The Wirfather – Catafar – let his robe drop to the floor, then, showing them both what remained of him. His head and torso, half an arm and one leg. Crude lengths of metal replaced his missing limbs. A great crack ran diagonally up his body, as if he might split in two at any moment.
“They nearly destroyed you,” said Borealis. “I am sorry.”
Siggurd looked from one to the other: the metal and the crystal homunculus. Shock gave way to anger within him. “But … you didn’t tell me? You both kept this from me?”
“I am sorry, Siggurd,” said Catafar. “Sorry for everything you have been through. I couldn’t risk the truth escaping. I thought I could trust you, but even so. Even the bravest will buy their freedom with their secrets if they have to.”
“And I only suspected,” said Borealis. “It was another chance taken. But I also couldn’t risk Catafar’s identity being revealed.”
Catafar stooped awkwardly to retrieve his robes. He pulled a knife from his belt and began to saw at the ropes binding Siggurd.

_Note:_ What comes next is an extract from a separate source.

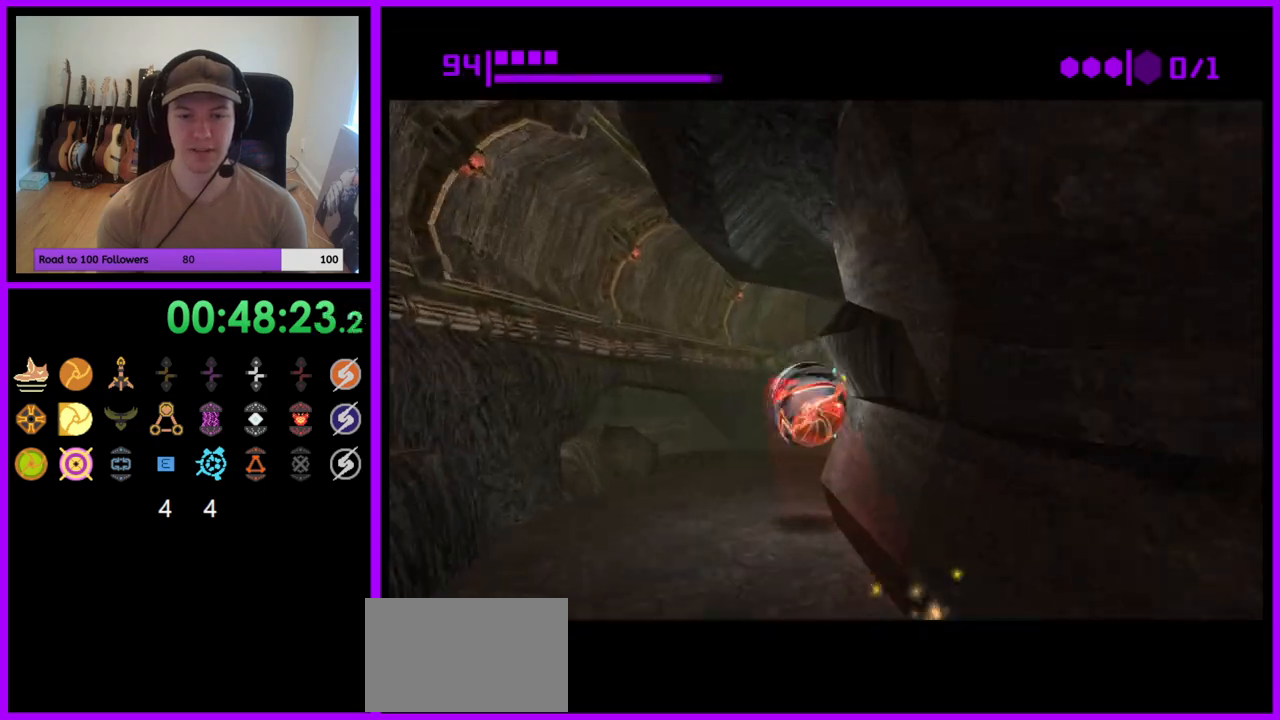
{"dt_ms": 500, "buttons": ["B"], "left_stick": "up-right", "right_stick": "center", "events": []}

“What happened to you?” asked Borealis.
“I killed seventeen of them when I was captured but I was too weak to fight them all. Far too weak. They brought me here, this fractured, broken wreck, for the old Wirfather to toy with.”
“Yet you managed to kill him?” asked Borealis.
“No, I could not,” said Catafar. “I was too broken. But before the Wirfather started work on me he began to talk. It transpired he had many questions. Doubts. And until I came he had no one to discuss any of it with. Apart from Aednir, of course, but Aednir has the annoying habit of never replying.”
“So he just … let you take over from him?”
“Eventually. We were together here for twenty years. Talking, arguing, debating. He was a good man, trapped in the role of Wirfather. A role he came to despise. He thought the Fathers had lost their way. All their brutality. But couldn’t bring himself to change them. That was too much for him. He was torn by his doubts, but we found a sort of understanding in the end. A friendship.”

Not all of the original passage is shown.